Increasing reach through youth partnership

While uptake is a critical domain to address, youth with SCN will be less likely to engage with DMH if they are never introduced to them in the first place. Systemic and individual-level barriers interfere with DMH reaching youth. This Comment focuses primarily on means to partner with youth to address individual-level barriers to DMH reach, but systemic and policy-level changes are critical to ensure justice in mental healthcare access.

Happily, efforts to increase reach may dovetail with formative and summative input from youth partners to increase DMH engagement. Indeed, methods to increase uptake make DMH more visible to peers; few things support youth buy-in as much as unsolicited recommendations from peers (i.e., word-of-mouth). Reach may also be influenced by the trusted individuals, professionals, and environments that youth encounter or seek out regularly. Particularly following remote learning and other pandemic experiences, youth with SCN have voiced an openness to teachers, physicians, and other trusted adults checking in about their mental health and making DMH recommendations26. Implementing evidence-based DMH screening and referral options into regularly attended and low-stigmatized settings, such as schools, libraries, community settings, primary care, and social media may therefore increase reach. Youth partners should regularly be encouraged to voice who their trusted sources and spaces are. As such, evidence-based DMH options and resources could be targeted toward the most relevant and impactful people and places for youth.

Importantly, when youth partners identify their trusted sources, DMH researchers and developers must strive to be on that list. Increasing reach via youth partnerships will only be successful if youth are treated as and believe themselves to be actual partners. Characteristics of successful partnership defined by CBPR include shared and trustworthy leadership, agility and adaptiveness in research activities and engagement in the community, and use of effective and ongoing communication4. Demonstrations of power sharing through this lens may involve leveraging platforms that youth use rather than requiring them to adopt use of a new digital service (i.e., deferring to the priorities of youth, even if that differs from researchers’ original agendas). Future research will be needed to refine how such methods equitably work in youth partnerships for DMH, including potentially navigating power dynamics and communication through remote connections.

Conclusion

Injustices that have led to the inaccessibility of traditionally-delivered mental healthcare for youth are longstanding and compounded by recent endemics1. DMH stands as a potential means to address these systemic inequities.

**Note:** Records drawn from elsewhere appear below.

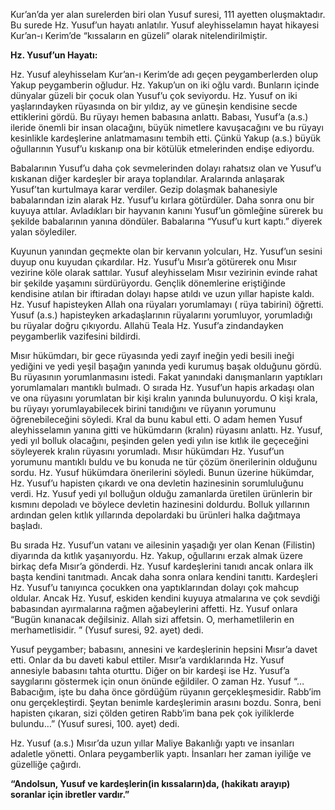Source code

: [//]: # (# Hz. Yusuf’un &#40;a.s.&#41; Hayatı)

Kur’an’da yer alan surelerden biri olan Yusuf suresi, 111 ayetten oluşmaktadır. Bu surede Hz. Yusuf’un hayatı anlatılır. Yusuf aleyhisselamın hayat hikayesi Kur’an-ı Kerim’de “kıssaların en güzeli” olarak nitelendirilmiştir.

**Hz. Yusuf’un Hayatı:**

Hz. Yusuf aleyhisselam Kur’an-ı Kerim’de adı geçen peygamberlerden olup Yakup peygamberin oğludur.
Hz. Yakup’un on iki oğlu vardı. Bunların içinde dünyalar güzeli bir çocuk olan Yusuf’u çok seviyordu. Hz. Yusuf on iki yaşlarındayken rüyasında on bir yıldız, ay ve güneşin kendisine secde ettiklerini gördü. Bu rüyayı hemen babasına anlattı. Babası, Yusuf’a (a.s.) ileride önemli bir insan olacağını, büyük nimetlere kavuşacağını ve bu rüyayı kesinlikle kardeşlerine anlatmamasını tembih etti. Çünkü Yakup (a.s.) büyük oğullarının Yusuf’u kıskanıp ona bir kötülük etmelerinden endişe ediyordu.

Babalarının Yusuf’u daha çok sevmelerinden dolayı rahatsız olan ve Yusuf’u kıskanan diğer kardeşler bir araya toplandılar. Aralarında anlaşarak Yusuf’tan kurtulmaya karar verdiler. Gezip dolaşmak bahanesiyle babalarından izin alarak Hz. Yusuf’u kırlara götürdüler. Daha sonra onu bir kuyuya attılar. Avladıkları bir hayvanın kanını Yusuf’un gömleğine sürerek bu şekilde babalarının yanına döndüler. Babalarına “Yusuf’u kurt kaptı.” diyerek yalan söylediler.

Kuyunun yanından geçmekte olan bir kervanın yolcuları, Hz. Yusuf’un sesini duyup onu kuyudan çıkardılar. Hz. Yusuf’u Mısır’a götürerek onu Mısır vezirine köle olarak sattılar.
Yusuf aleyhisselam Mısır vezirinin evinde rahat bir şekilde yaşamını sürdürüyordu. Gençlik dönemlerine eriştiğinde kendisine atılan bir iftiradan dolayı hapse atıldı ve uzun yıllar hapiste kaldı. Hz. Yusuf hapisteyken Allah ona rüyaları yorumlamayı ( rüya tabirini) öğretti. Yusuf (a.s.) hapisteyken arkadaşlarının rüyalarını yorumluyor, yorumladığı bu rüyalar doğru çıkıyordu. Allahü Teala Hz. Yusuf’a zindandayken peygamberlik vazifesini bildirdi.

Mısır hükümdarı, bir gece rüyasında yedi zayıf ineğin yedi besili ineği yediğini ve yedi yeşil başağın yanında yedi kurumuş başak olduğunu gördü. Bu rüyasının yorumlanmasını istedi. Fakat yanındaki danışmanların yaptıkları yorumlamaları mantıklı bulmadı. O sırada Hz. Yusuf’un hapis arkadaşı olan ve ona rüyasını yorumlatan bir kişi kralın yanında bulunuyordu. O kişi krala, bu rüyayı yorumlayabilecek birini tanıdığını ve rüyanın yorumunu öğrenebileceğini söyledi. Kral da bunu kabul etti. O adam hemen Yusuf aleyhisselamın yanına gitti ve hükümdarın (kralın) rüyasını anlattı. Hz. Yusuf, yedi yıl bolluk olacağını, peşinden gelen yedi yılın ise kıtlık ile geçeceğini söyleyerek kralın rüyasını yorumladı. Mısır hükümdarı Hz. Yusuf’un yorumunu mantıklı buldu ve bu konuda ne tür çözüm önerilerinin olduğunu sordu. Hz. Yusuf hükümdara önerilerini söyledi. Bunun üzerine hükümdar, Hz. Yusuf’u hapisten çıkardı ve ona devletin hazinesinin sorumluluğunu verdi. Hz. Yusuf yedi yıl bolluğun olduğu zamanlarda üretilen ürünlerin bir kısmını depoladı ve böylece devletin hazinesini doldurdu. Bolluk yıllarının ardından gelen kıtlık yıllarında depolardaki bu ürünleri halka dağıtmaya başladı.

Bu sırada Hz. Yusuf’un vatanı ve ailesinin yaşadığı yer olan Kenan (Filistin) diyarında da kıtlık yaşanıyordu. Hz. Yakup, oğullarını erzak almak üzere birkaç defa Mısır’a gönderdi. Hz. Yusuf kardeşlerini tanıdı ancak onlara ilk başta kendini tanıtmadı. Ancak daha sonra onlara kendini tanıttı. Kardeşleri Hz. Yusuf’u tanıyınca çocukken ona yaptıklarından dolayı çok mahcup oldular. Ancak Hz. Yusuf, eskiden kendini kuyuya atmalarına ve çok sevdiği babasından ayırmalarına rağmen ağabeylerini affetti. Hz. Yusuf onlara “Bugün kınanacak değilsiniz. Allah sizi affetsin. O, merhametlilerin en merhametlisidir. ” (Yusuf suresi, 92. ayet) dedi.

Yusuf peygamber; babasını, annesini ve kardeşlerinin hepsini Mısır’a davet etti. Onlar da bu daveti kabul ettiler. Mısır’a vardıklarında Hz. Yusuf annesiyle babasını tahta oturttu. Diğer on bir kardeşi ise Hz. Yusuf’a saygılarını göstermek için onun önünde eğildiler. O zaman Hz. Yusuf “…Babacığım, işte bu daha önce gördüğüm rüyanın gerçekleşmesidir. Rabb’im onu gerçekleştirdi. Şeytan benimle kardeşlerimin arasını bozdu. Sonra, beni hapisten çıkaran, sizi çölden getiren Rabb’im bana pek çok iyiliklerde bulundu…” (Yusuf suresi, 100. ayet) dedi.

Hz. Yusuf (a.s.) Mısır’da uzun yıllar Maliye Bakanlığı yaptı ve insanları adaletle yönetti. Onlara peygamberlik yaptı. İnsanları her zaman iyiliğe ve güzelliğe çağırdı.

**“Andolsun, Yusuf ve kardeşlerin(in kıssaların)da, (hakikatı arayıp) soranlar için ibretler vardır.”**

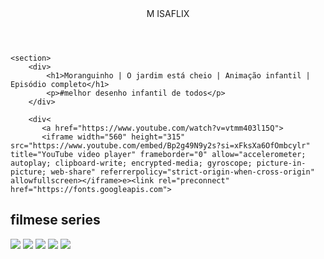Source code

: 
<head>
    <link rel="stylesheet" href="styles.css">
    <title>Aluraflix</title>
</head>

<body>
    <header>M ISAFLIX</header>

    <section>
        <div>
            <h1>Moranguinho | O jardim está cheio | Animação infantil | Episódio completo</h1>
            <p>#melhor desenho infantil de todos</p>
        </div>

        <div<
           <a href="https://www.youtube.com/watch?v=vtmm403l15Q">
           <iframe width="560" height="315" src="https://www.youtube.com/embed/Bp2g49N9y2s?si=xFksXa6OfOmbcylr" title="YouTube video player" frameborder="0" allow="accelerometer; autoplay; clipboard-write; encrypted-media; gyroscope; picture-in-picture; web-share" referrerpolicy="strict-origin-when-cross-origin" allowfullscreen></iframe>e><link rel="preconnect" href="https://fonts.googleapis.com">
<link rel="preconnect" href="https://fonts.gstatic.com" crossorigin>
<link href="https://fonts.googleapis.com/css2?family=Roboto+Condensed:ital,wght@0,100..900;1,100..900&display=swap" rel="stylesheet">
           </a>
        </div>
    </section>
    <section>
        <h2>filmese series</h2>
        <div>
            <a hret="https://www.youtube.com/watch?v=t3ormxRMzvE">
              <img src="https://img.youtube.com/vi/YM5PrmGo4Hs/maxresdefault.jpg"/>
            <a/>
                <a hret="https://www.youtube.com/watch?v=t3ormxRMzvE">
              <img src="https://img.youtube.com/vi/cUessE/maxresdefault.jpg"/>
            <a/>
            <a hret="https://www.youtube.com/watch?v=sqLy-t3ormxRMzvE">
              <img src="https://img.youtube.com/vi/vtmm403l15Q/maxresdefault.jpg"/>
            <a/>
            <a hret="https://www.youtube.com/watch?v=vtmm403l15Q">
              <img src="https://img.youtube.com/vi/X679-he9diw/maxresdefault.jpg"/>
            <a/>
            <a hret="https://www.youtube.com/watch?v=X679-vtmm403l15Q">
              <img src="https://img.youtube.com/vi/3LLQ3iBzEo0/maxresdefault.jpg"/>
            <a/>
        </div>
    </section>


</body>

</html>
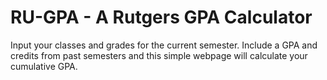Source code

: # RU-GPA - A Rutgers GPA Calculator

Input your classes and grades for the current semester.  Include a GPA and credits from past semesters and this simple webpage will calculate your cumulative GPA.
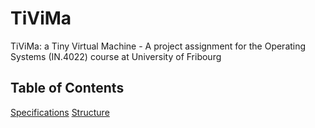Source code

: # TiViMa
TiViMa: a Tiny Virtual Machine - A project assignment for the Operating Systems (IN.4022) course at University of Fribourg

## Table of Contents
[Specifications](docs/1-project-specs.md)
[Structure](docs/2-project-structure.md)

However, DMH can only accomplish this goal if reorganized to include youth, especially those with SCN8,23, as community partners. Without this purposeful and inclusive collaboration, DMH is likely to perpetuate injustices and continue to fall short in reach and uptake. The assumption that DMH tools will be scalable and engaging to youth because they are delivered on smartphones is insufficient and unfounded. At worst, these assumptions can be harmful if “go digital” becomes the default strategy to circumvent the inequities of face-to-face interventions--without appreciating the complexities of implementing such tools with youth. Indeed, barriers to DMH actually being used and helpful for youth cannot be overcome without working to make youth—particularly those from minoritized backgrounds22—feel welcome and wanted at the digital table.